Ne de olsa, hala bir Balçıktı ve jelatinimsi bir duruma aitti. Neredeyse sonsuz genişleme özelliğine sahipti. Mika çeliğinin tokluğu ve keskinliği ile birleştiğinde, tek kelimeyle yenilmezdi.
“O da bölünebilir!”
Ama bu sadece başlangıçtı. Xia Ping’in kalbi hareket etti ve kılıç uzadı. Bir anda ortadan ayrıldı ve hemen düzinelerce keskin bıçak ortaya çıktı.
Bang bang bang!!
Bir anda, yüzlerce keskin bıçak yerden delindi ve dünyayı parçaladı. Yerdeki kayalar parçalara ayrıldı ve hatta bazıları toz haline getirildi.
Bu cehennemde bir bıçak dağı gibiydi. Hiçbir şey onu durduramazdı.
Düşünsenize, bu kılıcın bir darbesiyle yüzlerce, hatta binlerce keskin bıçak bir anda ortaya çıkacaktı. Dahası, yok edilemezlerdi. Hangi düşman onlara karşı koyabilir?
Bu silahla, bine karşı bir bile olsa, sorun olmazdı.
“Bu sadece sonsuz bir savaş bıçağı!”
Xia Ping, bu silahı tutmak için ellerini kullanmaktan çekinmedi. Altın Balçık’ın evrendeki sayısız güç merkezi tarafından arzulanmasına şaşmamalı. Yıldızlı Tarikat Ustası bile onu istiyordu ve bulmak için çok çaba harcamıştı.
Altın Balçık ile en iyi silaha sahip olmakla eşdeğerdi. Dahası, sürekli gelişen bir silahtı.
Yeterli kaynak olduğu sürece, sonsuz derecede güçlü hale gelebilirdi. Böyle bir silaha kim karşı koyabilir?
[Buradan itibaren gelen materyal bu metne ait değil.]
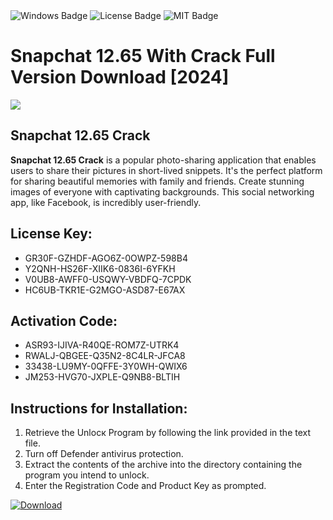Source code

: <div id="badges">
  <img src="https://img.shields.io/badge/Windows-blue?logo=Windows&logoColor=white&style=for-the-badge" alt="Windows Badge"/>
  <img src="https://img.shields.io/badge/License-dark?logo=License&logoColor=white&style=for-the-badge" alt="License Badge"/>
  <img src="https://img.shields.io/badge/MIT-grey?logo=MIT&logoColor=white&style=for-the-badge" alt="MIT Badge"/>
</div>
<h1>Snapchat 12.65 With Crack Full Version Download [2024]</h1>
<p><img src="https://ts2.mm.bing.net/th?q=Snapchat+12.65+With+Crack+Full+Version+Download+%5b2024%5d"/></p>
<h2>Snapchat 12.65 Crack</h2>
<p><strong>Snapchat 12.65 Crack</strong> is a popular photo-sharing application that enables users to share their pictures in short-lived snippets. It's the perfect platform for sharing beautiful memories with family and friends. Create stunning images of everyone with captivating backgrounds. This social networking app, like Facebook, is incredibly user-friendly.</p>
<h2>License Key:</h2>
<ul>
<li>GR30F-GZHDF-AGO6Z-0OWPZ-598B4</li>
<li>Y2QNH-HS26F-XIIK6-0836I-6YFKH</li>
<li>V0UB8-AWFF0-USQWY-VBDFQ-7CPDK</li>
<li>HC6UB-TKR1E-G2MGO-ASD87-E67AX</li>
</ul>
<h2>Activation Code:</h2>
<ul>
<li>ASR93-IJIVA-R40QE-ROM7Z-UTRK4</li>
<li>RWALJ-QBGEE-Q35N2-8C4LR-JFCA8</li>
<li>33438-LU9MY-0QFFE-3Y0WH-QWIX6</li>
<li>JM253-HVG70-JXPLE-Q9NB8-BLTIH</li>
</ul>
<h2>Instructions for Installation:</h2>
<ol>
<li>Retrieve the Unlocк Program by following the link provided in the text file.</li>
<li>Turn off Defender antivirus protection.</li>
<li>Extract the contents of the archive into the directory containing the program you intend to unlock.</li>
<li>Enter the Registration Code and Product Key as prompted.</li>
</ol>
<a href="https://drive.usercontent.google.com/u/0/uc?id=1nnsfBqB9FGDy3BDEStE9JbVvRoOFQINv&git">
<img src="https://img.shields.io/badge/Download-blue?logo=Download&logoColor=white&style=for-the-badge" alt="Download"/>
</a>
Altın Slime’a sahip olduktan sonra diğer silahlara olan arzunun o kadar büyük olmadığı söylenebilirdi.
“Sadece mika çeliği yiyerek bile çok güçlü hale geliyor. Daha da değerli metal cevherlerini yutarsa, gelişmeye devam etmez mi?
O zamanlar, bu kılıçla, nefes nefese kalmadan tek bir darbeyle bir kralı öldürebilirdim. ”
Xia Ping yumruklarını sıktı ve giderek daha fazla heyecanlandı. Bu sefer gerçekten büyük bir hasat elde ettiğini biliyordu.
Vay canına!
Sonraki saniyede, Slime bir kılıçtan yeşil bir bileziğe dönüştü ve Xia Ping’in sağ bileğinde asılı kaldı.
Bu aynı zamanda Slime’ın karakteristiğiydi. Sürekli değişiyordu ve onu özel olarak uzaysal bir halkada tutmaya gerek yoktu.